■ About this exercise ■
Arrange the data below as a two-column CSV with the headers instruction and output, one row per instruction and its output, each in a single quoted field with line breaks replaced by spaces. Leave the pictures out.

■ Data below ■
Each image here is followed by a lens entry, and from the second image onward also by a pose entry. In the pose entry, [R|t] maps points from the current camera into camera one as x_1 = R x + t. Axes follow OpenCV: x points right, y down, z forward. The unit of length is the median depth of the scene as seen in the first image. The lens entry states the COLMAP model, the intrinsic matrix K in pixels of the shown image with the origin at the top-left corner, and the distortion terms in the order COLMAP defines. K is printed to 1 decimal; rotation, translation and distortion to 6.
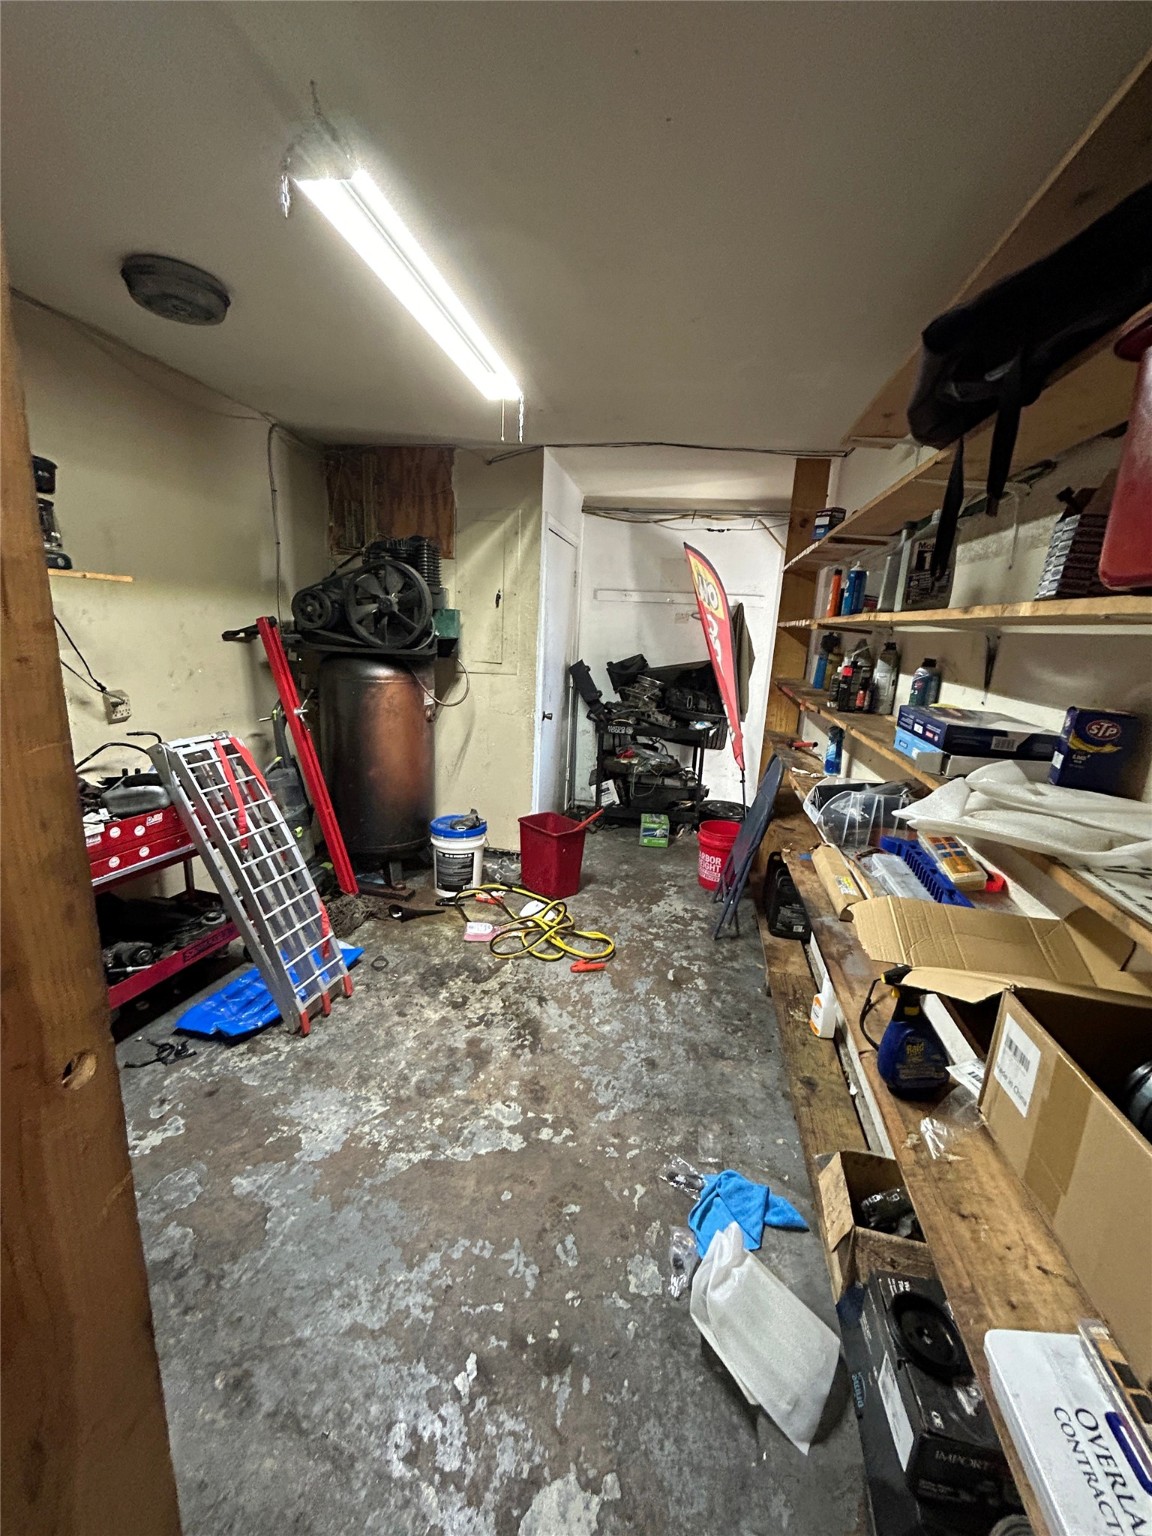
lens RADIAL K [[617.8, 0, 581.4], [0, 617.8, 764.9], [0, 0, 1]] dist [0.001133, 0.000202]
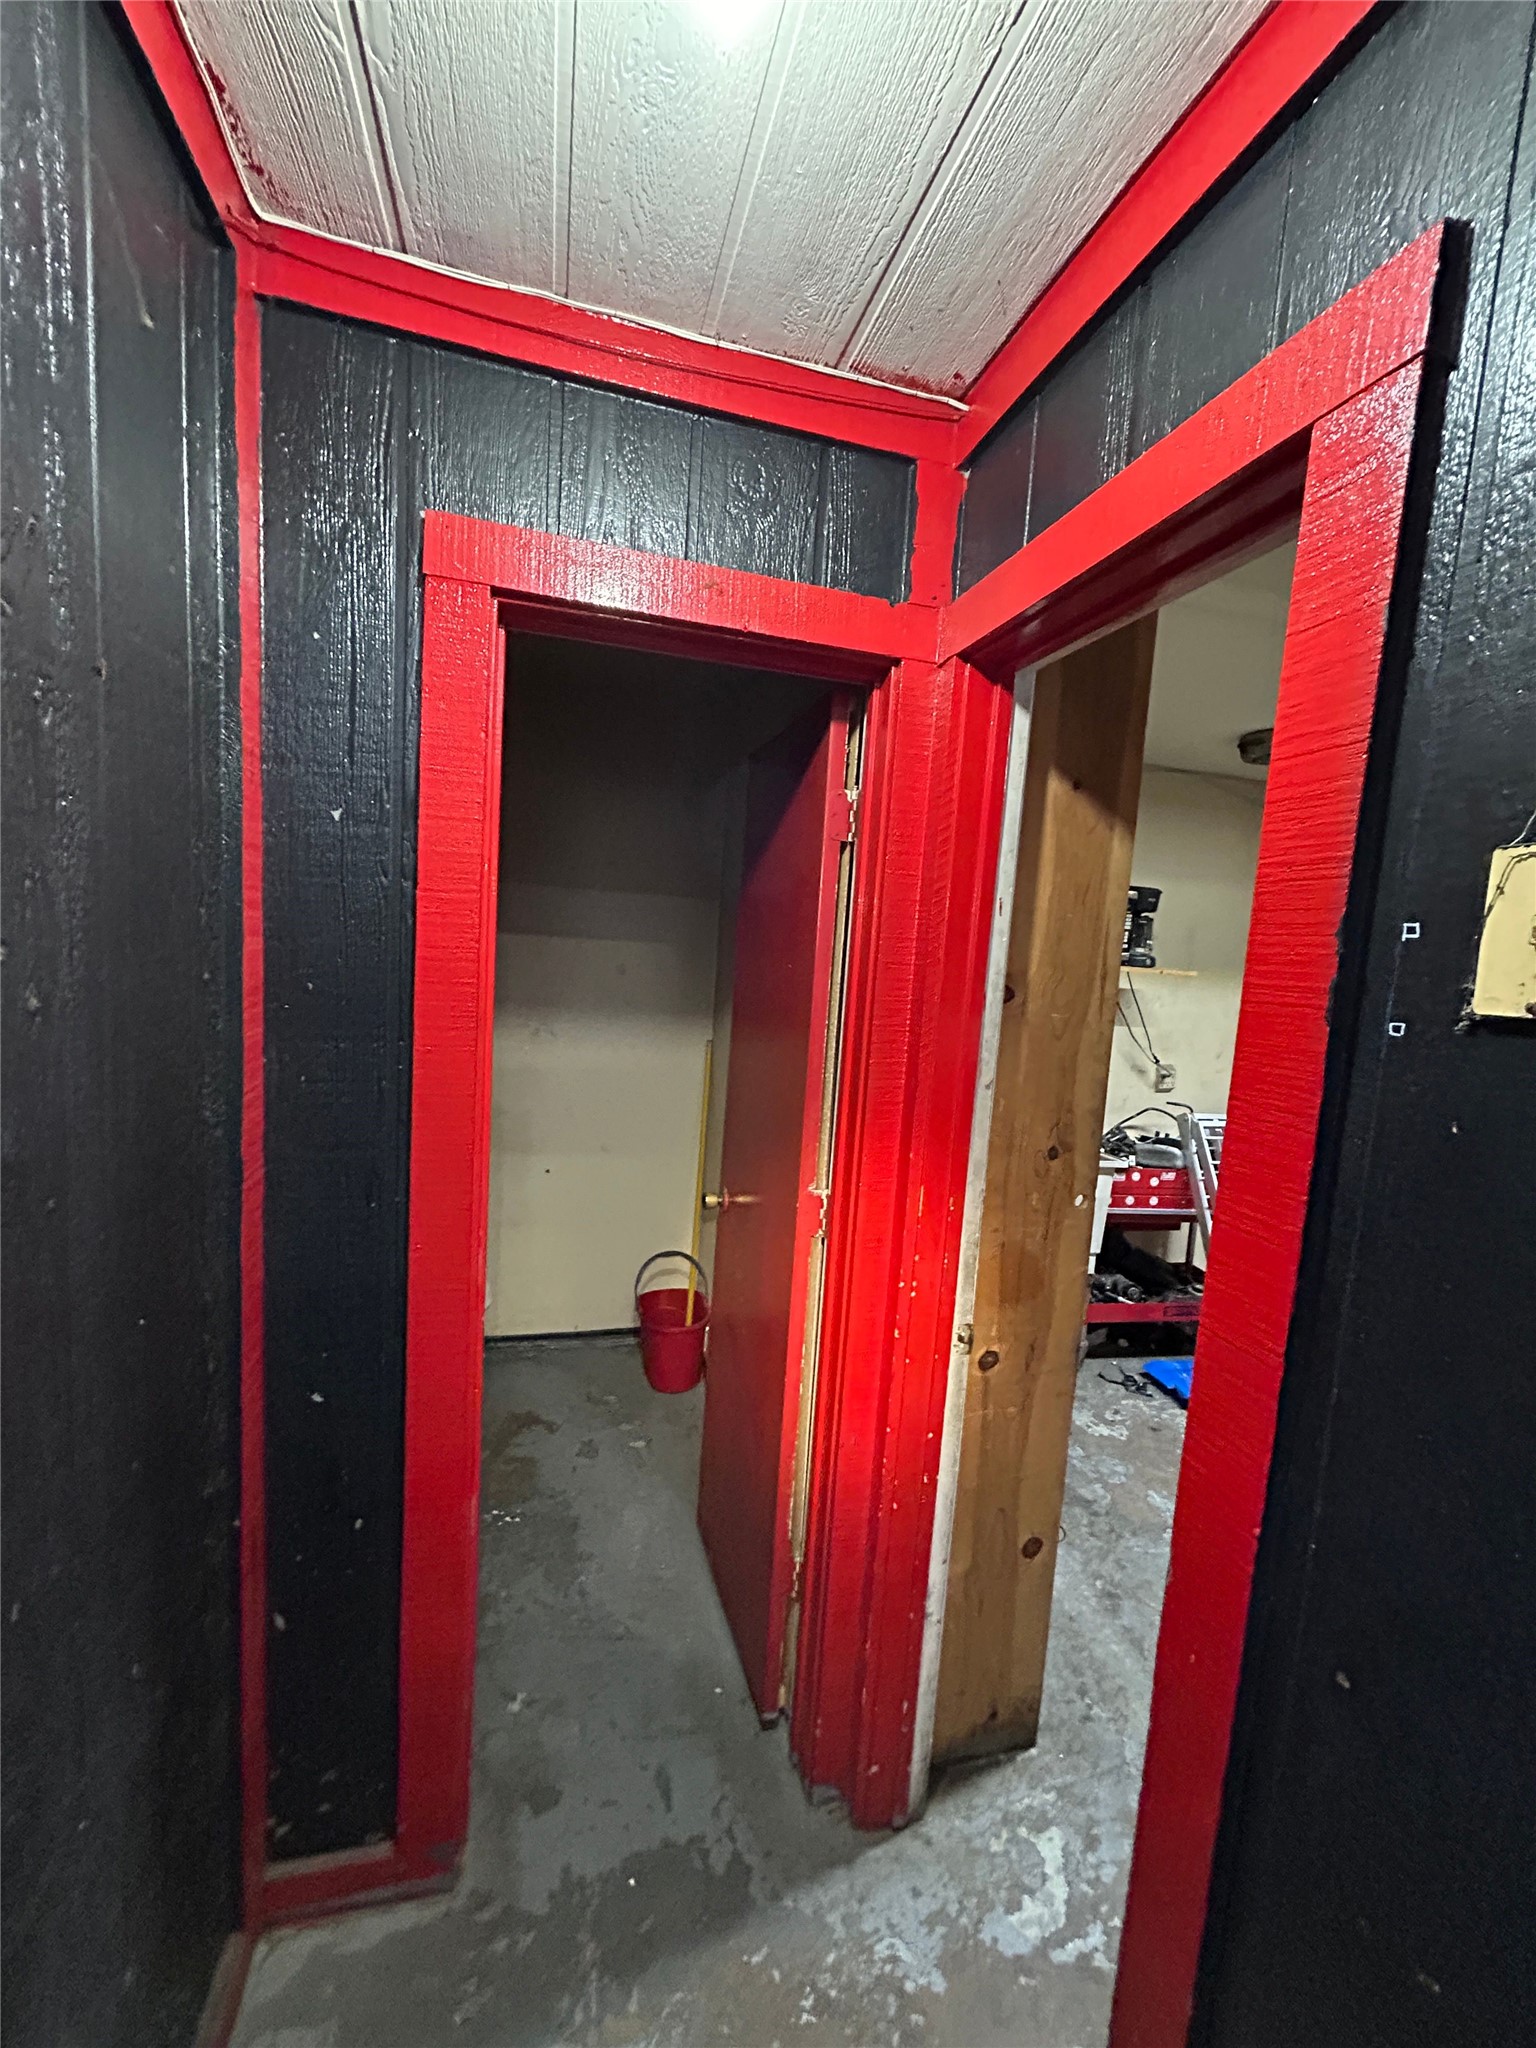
lens RADIAL K [[823.8, 0, 775.1], [0, 823.8, 1019.8], [0, 0, 1]] dist [0.001133, 0.000202]
pose [[0.434885, 0.066962, -0.897993, 0.335858], [-0.248965, 0.967300, -0.048440, 0.061577], [0.865385, 0.244635, 0.437335, -0.358972]]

■ Response area ■
instruction,output
"Each image here is followed by a lens entry, and from the second image onward also by a pose entry. In the pose entry, [R|t] maps points from the current camera into camera one as x_1 = R x + t. Axes follow OpenCV: x points right, y down, z forward. The unit of length is the median depth of the scene as seen in the first image. The lens entry states the COLMAP model, the intrinsic matrix K in pixels of the shown image with the origin at the top-left corner, and the distortion terms in the order COLMAP defines. K is printed to 1 decimal; rotation, translation and distortion to 6.","lens RADIAL K [[617.8, 0, 581.4], [0, 617.8, 764.9], [0, 0, 1]] dist [0.001133, 0.000202] lens RADIAL K [[823.8, 0, 775.1], [0, 823.8, 1019.8], [0, 0, 1]] dist [0.001133, 0.000202] pose [[0.434885, 0.066962, -0.897993, 0.335858], [-0.248965, 0.967300, -0.048440, 0.061577], [0.865385, 0.244635, 0.437335, -0.358972]]"